Durante boa parte dos seus 100 anos o local era um lugar em que as autoridades – das mais diversas ordens – batiam ponto. Um endereço para praticar a bondade pública. As atas guardam a lista de benfeitores ilustres, que doavam máquinas para as oficinas de sapataria, alfaiataria e marcenaria, atividades que fizeram a fama da instituição. Ainda hoje, pencas de casas da região da Água Verde ainda guardam os indestrutíveis cabides de madeira – adornados com bichinhos – que os “meninos de São Luiz” vendiam de porta em porta. Raro quem não comprasse, com pagamento seguido de envio de abraços às irmãs Irma Borsoi, Iolanda de Souza ou Divina de Jesus – entre tantas que tinham status semelhante ao do vigário, tanto eram conhecidas. A saída das religiosas, em 2017, inaugurou uma nova fase da casa. No lugar das freiras, pedagogas como Rafaela da Silva Rodrigues e Stelamaris Borduchi (foto).
Coube a elas, por
exemplo, recolher material para o centenário – o que só aumentou o peso nas
costas. Começaram conversando com as irmãs de São José, e em seguida com ex-moradores
que viraram frequentadores – e até funcionários. Sobretudo, as duas se
debruçaram sobre uma mesa apinhada de álbuns de fotos, registros, cartas e
objetos – agora acomodados num futuro museu. É certo que se divertiram, ao
saber das descrições dos banhos de sábado – feitos em etapas, como numa fábrica.

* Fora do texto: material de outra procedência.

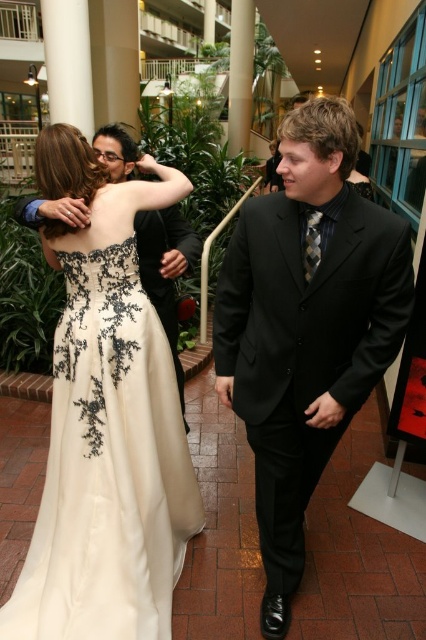
You are a photographer positioned at the camera. You want to capture a closeup shot of the ivory satin dress at upper left. Considering your current position, is the dress within a 1.5 meter reach for a handheld camera? Please explain.

The ivory satin dress at upper left is 1.69 meters from camera. Since 1.69 meters exceeds the 1.5 meter reach, the dress is slightly out of range for a handheld camera closeup without moving closer.

You are a photographer at this event and need to frame a shot that includes both the ivory satin dress at upper left and the black satin suit at center. Considering their sizes, which attire should you position closer to the edge of the frame to ensure both are fully visible?

The ivory satin dress at upper left is wider than the black satin suit at center. To ensure both are fully visible in the frame, position the ivory satin dress at upper left closer to the edge of the frame since it requires more space.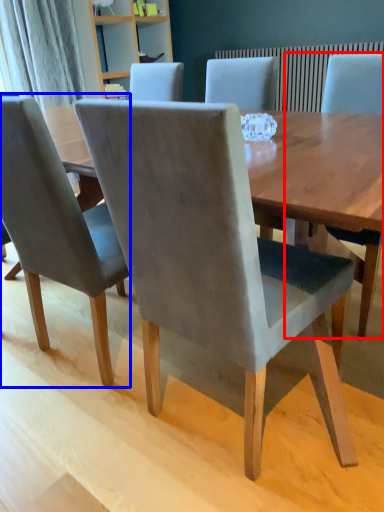
Question: Which object is further to the camera taking this photo, chair (highlighted by a red box) or chair (highlighted by a blue box)?

Choices:
 (A) chair
 (B) chair

Answer: (A)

Conferiram os uniformes e suas épocas. As peças de teatro. Mas também se
surpreenderam com as pedagogias praticadas pelas religiosas – muitas bastante
atuais. O Lar dos Meninos de São Luiz teve suas sombras, é verdade, mas
forneceu subsídios para a ação social atingir o nível de excelência que tem
hoje. Ostentava ciência e táticas para vencer a dívida social do país – essa
gripe que não nos abandona tão fácil.
A solenidade de centenário ocorre no dia 19 de junho, às 15 horas, no Lar dos Meninos de São Luiz (Rua Bento Viana, 71). A missa de ação de graças ocorre em 23 de junho, às 10h30, no Santuário do Sagrado Coração de Jesus (Avenida Água Verde, 1.018).